Genome sequence analysis
FASTQ reads were aligned to GRCh38 reference genome using, BWA-MEM 11, followed by processing of the aligned bam (for variant calling) using SAMtools 12 and Picard (Broad Institute). Next, for small nucleotide variant (SNV) and small INDEL calling we use Mutect2 13, followed by annotation using ANNOVAR 14. Due to absence of a non-tumor tissues from the same individual, we used a 1,000-genome panel of normal variant call file from Broad Institute, as a proxy. Quality filtration for SNV/INDEL was performed using the Mutect2 function. FilterMutectCalls. For larger structural variant calls, we used Manta 15, followed by annotation using AnnotSV 16. For the SV visualization Integrative Genome Viewer was used.
RNA-seq data was aligned to GRCh38 reference genome, followed by fusion calling using STAR-Fusion 17. Visualization of the fusion was performed using Clinker 18 and Integrative Genome Viewer.
_ _ _ _
Exercise requirements →
a - Write out the genome analysis methods word for word, everything from "Genome sequence analysis" down to "Viewer was used.".
b - In the genome analysis methods, which tool was used for fusion calling on the RNA-seq data?
This data has no connection to the genome analysis methods.

Stored data →
_ _ _ _
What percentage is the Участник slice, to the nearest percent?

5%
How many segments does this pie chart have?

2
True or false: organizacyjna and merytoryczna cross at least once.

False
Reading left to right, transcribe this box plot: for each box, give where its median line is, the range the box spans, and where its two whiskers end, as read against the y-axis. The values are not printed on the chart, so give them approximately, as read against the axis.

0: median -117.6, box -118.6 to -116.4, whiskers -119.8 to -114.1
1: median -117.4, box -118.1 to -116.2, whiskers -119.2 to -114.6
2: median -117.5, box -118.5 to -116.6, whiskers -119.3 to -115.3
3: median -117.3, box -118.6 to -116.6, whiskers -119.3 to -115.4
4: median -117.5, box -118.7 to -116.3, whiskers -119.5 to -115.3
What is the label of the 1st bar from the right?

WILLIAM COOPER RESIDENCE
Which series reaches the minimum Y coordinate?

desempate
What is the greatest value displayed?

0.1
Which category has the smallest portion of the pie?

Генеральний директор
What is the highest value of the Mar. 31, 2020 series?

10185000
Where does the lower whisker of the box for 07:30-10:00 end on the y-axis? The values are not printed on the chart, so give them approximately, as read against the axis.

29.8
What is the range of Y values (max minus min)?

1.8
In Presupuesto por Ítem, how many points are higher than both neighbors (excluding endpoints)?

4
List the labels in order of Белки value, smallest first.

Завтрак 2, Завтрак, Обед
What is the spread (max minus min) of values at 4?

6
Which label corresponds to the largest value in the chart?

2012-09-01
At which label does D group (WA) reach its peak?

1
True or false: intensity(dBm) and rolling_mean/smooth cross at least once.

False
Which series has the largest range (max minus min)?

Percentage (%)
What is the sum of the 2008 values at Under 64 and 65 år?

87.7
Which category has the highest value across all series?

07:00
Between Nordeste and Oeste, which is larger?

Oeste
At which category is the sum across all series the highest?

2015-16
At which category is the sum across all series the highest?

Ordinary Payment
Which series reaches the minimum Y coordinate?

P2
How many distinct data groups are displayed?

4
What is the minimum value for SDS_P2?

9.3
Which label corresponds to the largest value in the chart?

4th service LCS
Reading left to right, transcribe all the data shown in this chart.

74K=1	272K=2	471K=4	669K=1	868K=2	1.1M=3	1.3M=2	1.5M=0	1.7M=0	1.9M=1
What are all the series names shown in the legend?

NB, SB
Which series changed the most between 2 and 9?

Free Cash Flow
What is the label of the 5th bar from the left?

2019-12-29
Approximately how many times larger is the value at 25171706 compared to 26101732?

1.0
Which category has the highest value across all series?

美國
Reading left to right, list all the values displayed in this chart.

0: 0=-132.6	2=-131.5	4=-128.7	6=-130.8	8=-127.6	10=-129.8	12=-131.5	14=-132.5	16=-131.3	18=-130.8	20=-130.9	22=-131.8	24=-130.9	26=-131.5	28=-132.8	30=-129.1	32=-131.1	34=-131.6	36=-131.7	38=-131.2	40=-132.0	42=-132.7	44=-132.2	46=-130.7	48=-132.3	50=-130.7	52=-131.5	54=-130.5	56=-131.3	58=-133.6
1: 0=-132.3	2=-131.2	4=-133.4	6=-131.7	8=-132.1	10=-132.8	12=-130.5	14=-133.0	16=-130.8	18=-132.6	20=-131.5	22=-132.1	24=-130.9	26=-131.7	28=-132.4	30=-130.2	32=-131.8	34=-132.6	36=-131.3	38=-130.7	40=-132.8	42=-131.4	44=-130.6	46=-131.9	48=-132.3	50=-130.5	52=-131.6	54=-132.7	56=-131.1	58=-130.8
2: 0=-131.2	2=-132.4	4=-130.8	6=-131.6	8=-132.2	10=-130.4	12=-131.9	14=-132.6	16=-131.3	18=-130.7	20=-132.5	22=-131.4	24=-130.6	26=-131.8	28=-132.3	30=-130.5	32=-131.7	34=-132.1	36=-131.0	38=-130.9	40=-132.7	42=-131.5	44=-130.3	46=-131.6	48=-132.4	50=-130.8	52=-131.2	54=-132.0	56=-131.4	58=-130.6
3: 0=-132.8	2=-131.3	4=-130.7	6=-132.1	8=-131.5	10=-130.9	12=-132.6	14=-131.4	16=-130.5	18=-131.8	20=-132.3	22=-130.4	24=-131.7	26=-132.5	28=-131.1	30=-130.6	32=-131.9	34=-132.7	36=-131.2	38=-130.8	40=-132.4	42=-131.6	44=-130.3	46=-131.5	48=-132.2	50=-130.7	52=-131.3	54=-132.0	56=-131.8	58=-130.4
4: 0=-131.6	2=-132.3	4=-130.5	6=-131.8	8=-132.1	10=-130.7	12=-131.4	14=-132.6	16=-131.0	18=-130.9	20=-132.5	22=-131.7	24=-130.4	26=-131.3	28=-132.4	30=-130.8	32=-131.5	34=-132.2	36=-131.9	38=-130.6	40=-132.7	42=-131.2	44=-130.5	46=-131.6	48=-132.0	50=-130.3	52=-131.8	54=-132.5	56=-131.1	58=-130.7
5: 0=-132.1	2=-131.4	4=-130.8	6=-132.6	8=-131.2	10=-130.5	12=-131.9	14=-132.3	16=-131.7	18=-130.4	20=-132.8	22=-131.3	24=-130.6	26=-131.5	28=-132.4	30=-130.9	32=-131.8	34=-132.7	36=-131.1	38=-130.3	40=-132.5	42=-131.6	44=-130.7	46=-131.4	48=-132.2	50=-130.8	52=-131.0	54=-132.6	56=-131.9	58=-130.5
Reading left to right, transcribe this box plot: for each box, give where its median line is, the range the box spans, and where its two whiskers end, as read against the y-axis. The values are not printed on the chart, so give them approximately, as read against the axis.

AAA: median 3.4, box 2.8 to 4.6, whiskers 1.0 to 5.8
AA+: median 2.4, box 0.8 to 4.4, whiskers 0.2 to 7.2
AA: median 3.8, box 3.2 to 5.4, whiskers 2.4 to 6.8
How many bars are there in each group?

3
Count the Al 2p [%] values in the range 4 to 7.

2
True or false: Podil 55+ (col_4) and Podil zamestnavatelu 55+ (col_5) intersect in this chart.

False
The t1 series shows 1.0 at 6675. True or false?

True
_ _ _ _
Answers to this exercise →
a -
Genome sequence analysis
FASTQ reads were aligned to GRCh38 reference genome using, BWA-MEM 11, followed by processing of the aligned bam (for variant calling) using SAMtools 12 and Picard (Broad Institute). Next, for small nucleotide variant (SNV) and small INDEL calling we use Mutect2 13, followed by annotation using ANNOVAR 14. Due to absence of a non-tumor tissues from the same individual, we used a 1,000-genome panel of normal variant call file from Broad Institute, as a proxy. Quality filtration for SNV/INDEL was performed using the Mutect2 function. FilterMutectCalls. For larger structural variant calls, we used Manta 15, followed by annotation using AnnotSV 16. For the SV visualization Integrative Genome Viewer was used.

b - STAR-Fusion